O governo anunciou no início de setembro uma série de medidas para reduzir esse spread, como a criação do cadastro positivo, a portabilidade do crédito e a redução da contribuição dos bancos ao Fundo Garantidor de Crédito.
De acordo com o BC, a redução na taxa média em juros ocorreu nas linhas de crédito para a pessoa física, de 54,3% para 53,9% ao ano, e para as empresas, que caiu de 28,3% para 27,9%. O spread em agosto foi, respectivamente, de 39,6 pontos percentuais e 13,5 pontos.
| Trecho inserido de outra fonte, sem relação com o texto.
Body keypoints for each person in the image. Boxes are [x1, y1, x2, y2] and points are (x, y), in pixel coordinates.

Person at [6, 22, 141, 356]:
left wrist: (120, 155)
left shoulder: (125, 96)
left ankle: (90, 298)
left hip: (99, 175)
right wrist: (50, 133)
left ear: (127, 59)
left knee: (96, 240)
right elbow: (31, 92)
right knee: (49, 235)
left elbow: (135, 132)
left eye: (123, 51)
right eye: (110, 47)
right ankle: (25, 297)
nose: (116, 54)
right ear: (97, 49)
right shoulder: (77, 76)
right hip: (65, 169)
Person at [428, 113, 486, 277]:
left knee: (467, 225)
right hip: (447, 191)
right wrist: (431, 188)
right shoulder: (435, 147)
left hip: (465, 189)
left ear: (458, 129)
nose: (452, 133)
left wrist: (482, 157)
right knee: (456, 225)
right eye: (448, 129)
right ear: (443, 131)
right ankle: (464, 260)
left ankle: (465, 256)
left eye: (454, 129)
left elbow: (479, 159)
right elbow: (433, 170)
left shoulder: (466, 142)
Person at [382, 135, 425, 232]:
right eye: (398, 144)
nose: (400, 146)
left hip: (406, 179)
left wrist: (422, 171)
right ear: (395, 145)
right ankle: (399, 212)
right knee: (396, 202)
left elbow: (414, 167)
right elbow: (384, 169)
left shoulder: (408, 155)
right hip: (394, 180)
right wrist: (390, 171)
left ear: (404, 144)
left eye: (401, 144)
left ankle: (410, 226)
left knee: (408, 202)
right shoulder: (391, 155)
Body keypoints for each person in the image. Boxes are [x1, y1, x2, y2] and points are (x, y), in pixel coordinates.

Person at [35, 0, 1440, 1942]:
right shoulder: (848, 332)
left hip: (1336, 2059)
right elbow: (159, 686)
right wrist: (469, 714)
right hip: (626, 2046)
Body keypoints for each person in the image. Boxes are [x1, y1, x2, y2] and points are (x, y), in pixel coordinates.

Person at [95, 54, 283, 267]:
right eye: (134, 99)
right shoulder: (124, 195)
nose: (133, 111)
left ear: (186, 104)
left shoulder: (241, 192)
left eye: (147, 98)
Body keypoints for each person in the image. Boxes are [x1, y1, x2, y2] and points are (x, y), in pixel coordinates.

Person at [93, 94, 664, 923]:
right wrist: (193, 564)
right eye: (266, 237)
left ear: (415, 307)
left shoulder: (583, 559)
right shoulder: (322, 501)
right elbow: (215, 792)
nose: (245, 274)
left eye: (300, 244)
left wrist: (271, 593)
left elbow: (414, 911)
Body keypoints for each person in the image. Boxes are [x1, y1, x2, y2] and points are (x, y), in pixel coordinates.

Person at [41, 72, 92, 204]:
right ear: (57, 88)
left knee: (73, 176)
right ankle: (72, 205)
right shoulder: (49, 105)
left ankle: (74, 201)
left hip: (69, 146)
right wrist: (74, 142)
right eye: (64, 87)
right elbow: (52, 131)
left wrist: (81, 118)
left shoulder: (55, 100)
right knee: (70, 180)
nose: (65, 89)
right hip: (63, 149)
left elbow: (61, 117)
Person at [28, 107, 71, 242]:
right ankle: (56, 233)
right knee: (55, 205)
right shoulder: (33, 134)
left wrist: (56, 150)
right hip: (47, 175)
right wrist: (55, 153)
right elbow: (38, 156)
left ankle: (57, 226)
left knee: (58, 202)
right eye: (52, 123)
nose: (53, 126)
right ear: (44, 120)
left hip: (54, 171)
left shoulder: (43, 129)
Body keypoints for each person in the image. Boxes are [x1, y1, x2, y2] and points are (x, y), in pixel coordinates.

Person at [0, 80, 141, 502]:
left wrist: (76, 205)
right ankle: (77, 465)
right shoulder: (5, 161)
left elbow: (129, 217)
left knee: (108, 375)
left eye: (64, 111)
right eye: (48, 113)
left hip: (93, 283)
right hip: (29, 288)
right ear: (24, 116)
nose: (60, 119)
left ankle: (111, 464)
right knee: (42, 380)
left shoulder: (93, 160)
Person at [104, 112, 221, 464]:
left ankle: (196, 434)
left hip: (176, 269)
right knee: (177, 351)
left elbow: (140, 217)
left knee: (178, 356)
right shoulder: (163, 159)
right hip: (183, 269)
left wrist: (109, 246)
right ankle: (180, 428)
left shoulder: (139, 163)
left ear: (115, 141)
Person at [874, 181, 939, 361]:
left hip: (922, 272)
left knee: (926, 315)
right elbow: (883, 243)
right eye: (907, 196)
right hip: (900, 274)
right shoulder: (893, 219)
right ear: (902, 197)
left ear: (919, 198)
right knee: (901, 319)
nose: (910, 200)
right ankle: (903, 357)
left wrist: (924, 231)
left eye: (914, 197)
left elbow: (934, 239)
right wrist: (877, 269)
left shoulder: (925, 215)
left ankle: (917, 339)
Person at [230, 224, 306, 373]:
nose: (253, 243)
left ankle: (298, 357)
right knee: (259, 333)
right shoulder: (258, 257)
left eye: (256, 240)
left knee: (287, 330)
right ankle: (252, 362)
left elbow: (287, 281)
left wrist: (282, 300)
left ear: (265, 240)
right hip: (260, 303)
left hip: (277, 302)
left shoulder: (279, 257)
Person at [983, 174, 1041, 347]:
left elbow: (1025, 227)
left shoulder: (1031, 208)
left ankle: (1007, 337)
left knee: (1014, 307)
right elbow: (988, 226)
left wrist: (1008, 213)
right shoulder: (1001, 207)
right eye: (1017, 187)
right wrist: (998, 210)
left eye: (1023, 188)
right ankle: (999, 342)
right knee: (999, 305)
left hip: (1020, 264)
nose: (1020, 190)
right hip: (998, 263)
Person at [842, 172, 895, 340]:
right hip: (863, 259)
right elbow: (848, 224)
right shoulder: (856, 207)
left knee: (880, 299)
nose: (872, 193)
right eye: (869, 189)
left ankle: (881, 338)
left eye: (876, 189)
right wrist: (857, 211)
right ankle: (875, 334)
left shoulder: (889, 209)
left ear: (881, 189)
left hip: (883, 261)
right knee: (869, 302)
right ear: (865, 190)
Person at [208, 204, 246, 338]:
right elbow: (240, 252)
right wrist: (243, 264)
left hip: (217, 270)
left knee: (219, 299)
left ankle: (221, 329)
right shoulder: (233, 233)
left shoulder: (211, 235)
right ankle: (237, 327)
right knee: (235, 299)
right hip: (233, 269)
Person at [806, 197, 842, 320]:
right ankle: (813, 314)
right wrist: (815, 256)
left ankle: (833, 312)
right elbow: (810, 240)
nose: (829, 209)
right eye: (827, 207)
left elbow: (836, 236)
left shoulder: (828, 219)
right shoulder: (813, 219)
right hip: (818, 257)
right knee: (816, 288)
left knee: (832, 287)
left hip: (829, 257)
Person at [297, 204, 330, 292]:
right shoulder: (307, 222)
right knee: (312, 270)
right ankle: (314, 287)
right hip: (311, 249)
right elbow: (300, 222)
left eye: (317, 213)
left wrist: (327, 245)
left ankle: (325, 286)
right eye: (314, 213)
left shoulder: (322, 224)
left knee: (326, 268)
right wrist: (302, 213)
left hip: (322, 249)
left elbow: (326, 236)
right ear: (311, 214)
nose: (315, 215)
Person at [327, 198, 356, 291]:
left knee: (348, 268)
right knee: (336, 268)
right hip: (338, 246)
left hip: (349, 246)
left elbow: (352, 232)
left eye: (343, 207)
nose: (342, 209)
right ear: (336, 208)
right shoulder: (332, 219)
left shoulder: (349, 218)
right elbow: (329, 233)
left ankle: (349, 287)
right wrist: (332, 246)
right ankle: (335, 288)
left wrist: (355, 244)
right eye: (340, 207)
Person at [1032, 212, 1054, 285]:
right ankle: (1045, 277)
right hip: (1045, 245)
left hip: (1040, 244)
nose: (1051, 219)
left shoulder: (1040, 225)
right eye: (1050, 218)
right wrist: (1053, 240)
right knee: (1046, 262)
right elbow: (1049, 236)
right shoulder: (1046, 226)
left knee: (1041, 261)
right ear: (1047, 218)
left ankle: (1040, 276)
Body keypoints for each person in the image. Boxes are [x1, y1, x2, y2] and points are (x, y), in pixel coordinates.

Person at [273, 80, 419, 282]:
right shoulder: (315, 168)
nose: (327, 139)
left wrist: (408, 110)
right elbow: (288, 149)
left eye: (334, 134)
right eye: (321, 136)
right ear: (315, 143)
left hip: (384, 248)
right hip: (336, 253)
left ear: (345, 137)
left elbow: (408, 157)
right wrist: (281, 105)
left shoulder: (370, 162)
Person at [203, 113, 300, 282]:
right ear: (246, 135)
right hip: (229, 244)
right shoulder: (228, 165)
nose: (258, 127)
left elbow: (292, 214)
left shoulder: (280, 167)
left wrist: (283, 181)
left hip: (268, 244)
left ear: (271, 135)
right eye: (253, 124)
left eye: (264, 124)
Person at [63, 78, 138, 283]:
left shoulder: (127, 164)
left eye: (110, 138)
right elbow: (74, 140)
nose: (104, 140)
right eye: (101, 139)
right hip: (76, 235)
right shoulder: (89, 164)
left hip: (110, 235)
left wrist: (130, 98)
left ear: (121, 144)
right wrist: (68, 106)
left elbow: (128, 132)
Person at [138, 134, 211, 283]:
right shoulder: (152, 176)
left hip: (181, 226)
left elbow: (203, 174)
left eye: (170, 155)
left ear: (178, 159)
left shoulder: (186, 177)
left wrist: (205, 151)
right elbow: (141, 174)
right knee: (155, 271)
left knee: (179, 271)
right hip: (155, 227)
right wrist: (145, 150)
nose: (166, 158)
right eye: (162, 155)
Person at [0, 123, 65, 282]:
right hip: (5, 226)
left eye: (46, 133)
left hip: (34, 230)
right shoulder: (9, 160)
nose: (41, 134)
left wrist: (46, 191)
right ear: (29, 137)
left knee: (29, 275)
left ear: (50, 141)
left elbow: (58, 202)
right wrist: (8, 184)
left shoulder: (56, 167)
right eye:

No caso dos juros no crédito consignado, a taxa caiu de 35,1% em julho para 34,9% em agosto. Os empréstimos com desconto em folha estão dentro da modalidade de crédito pessoal, que atingiu no mês passado 59,4%, uma queda de 0,2 ponto em relação ao mês anterior.
Já a taxa do cheque especial caiu de 144,1% para 143,6%. Na taxa de juros cobrada para a aquisição de bens (exceto veículos), foi registrada uma queda de 0,2 ponto, para 59,4%.